Of all my worldly goods, books are probably what I love the most. In books there can be found so many things. Reading a book isn't just about gaining knowledge. It's the pleasure of it, the feel of the cover between your hands, the weight of it, the turning of each page, the smell of the ink and paper. Books contain entire worlds, anything you could possibly imagine, things fantastic and mysterious and heartbreaking.
Growing up homeschooled was difficult at times. I did get lonely on occasion. I had friends, but my world was something entirely different from theirs. Their lives revolved largely around what had happened at school that day. When you're the only person in your school, there is no drama, or gossip, or wondering what to wear. The bullies, the popular kids, the geeks, the outcasts..none of those people existed for me.

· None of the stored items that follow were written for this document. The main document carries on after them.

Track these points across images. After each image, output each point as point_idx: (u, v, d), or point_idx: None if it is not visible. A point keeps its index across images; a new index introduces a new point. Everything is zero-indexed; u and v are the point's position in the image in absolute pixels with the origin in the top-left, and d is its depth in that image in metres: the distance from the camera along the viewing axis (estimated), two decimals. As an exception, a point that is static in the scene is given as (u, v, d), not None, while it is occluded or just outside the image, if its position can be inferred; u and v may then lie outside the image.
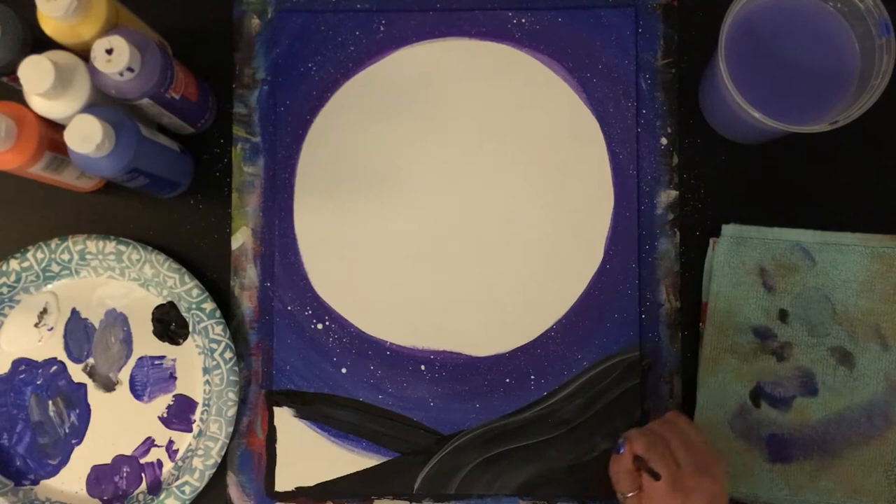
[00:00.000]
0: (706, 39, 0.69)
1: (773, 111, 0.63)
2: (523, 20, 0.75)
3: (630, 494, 0.63)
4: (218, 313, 0.71)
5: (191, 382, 0.73)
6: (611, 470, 0.65)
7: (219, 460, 0.70)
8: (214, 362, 0.71)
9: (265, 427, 0.72)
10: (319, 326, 0.73)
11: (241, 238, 0.74)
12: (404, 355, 0.73)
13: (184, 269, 0.72)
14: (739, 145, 0.74)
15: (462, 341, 0.73)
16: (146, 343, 0.73)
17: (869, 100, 0.63)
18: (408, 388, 0.73)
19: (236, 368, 0.71)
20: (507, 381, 0.72)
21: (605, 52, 0.74)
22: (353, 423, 0.72)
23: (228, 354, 0.71)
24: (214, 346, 0.71)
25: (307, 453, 0.72)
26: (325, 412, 0.72)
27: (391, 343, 0.73)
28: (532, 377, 0.72)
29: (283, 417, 0.72)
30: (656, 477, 0.60)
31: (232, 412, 0.71)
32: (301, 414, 0.72)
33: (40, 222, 0.74)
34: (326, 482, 0.72)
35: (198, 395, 0.73)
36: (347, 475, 0.72)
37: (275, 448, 0.72)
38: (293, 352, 0.73)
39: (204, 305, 0.71)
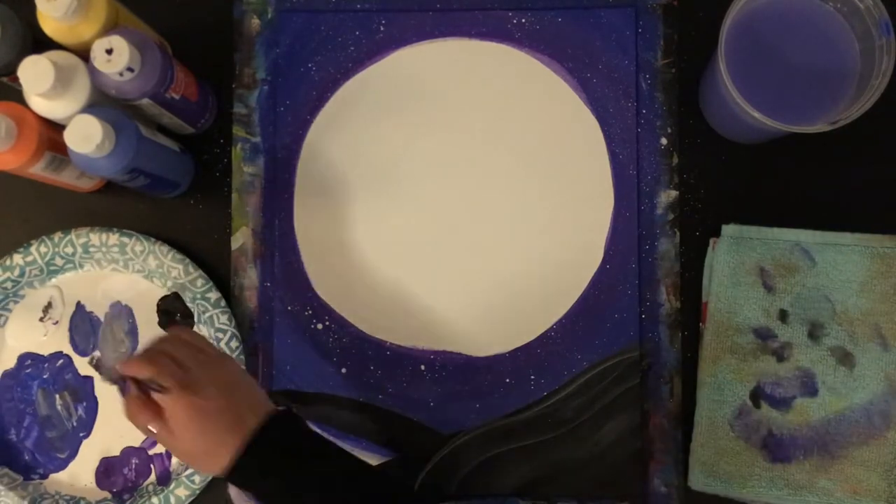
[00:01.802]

I was all of those things, and none of them.
I frequently lost myself in my own imagination. Books were really not much different than that. It was just taking a break from my own head and losing myself in someone else's for a while. There was no loneliness in the turning of pages, in the stories playing out in each chapter. There was no one to judge me or think me strange, which is what often happened when I met other people my age. It was like someone had branded me with a big blazing mark that said "DIFFERENT", and of course when you're a child, and then a teenager, being different is usually considered to be a bad thing. I've never regretted my education, and I don't wish that I'd been allowed to attend public school. I just wish others had been more accepting of it.
So I read. I devoured books. I spent most of my allowance on new ones, and I always wanted more. Fantasy, history, true crime, mythology, fiction...I tried to fill myself to the brim with stories and facts, but my desire to read was bottomless. It's something I have never grown out of. I love books, and bookstores, and libraries. I hoard my books like a dragon guarding treasure, gloating over each new one I acquire. No matter how many I have, I will never have enough.
I dream of one day having a house with a proper library in it. I want every wall to have floor-to-ceiling bookcases loaded with books. My fiance is a smart man. For Valentine's Day, he didn't get me chocolate, or jewelry, or flowers. He bought me books, because he knows that's the way to my heart.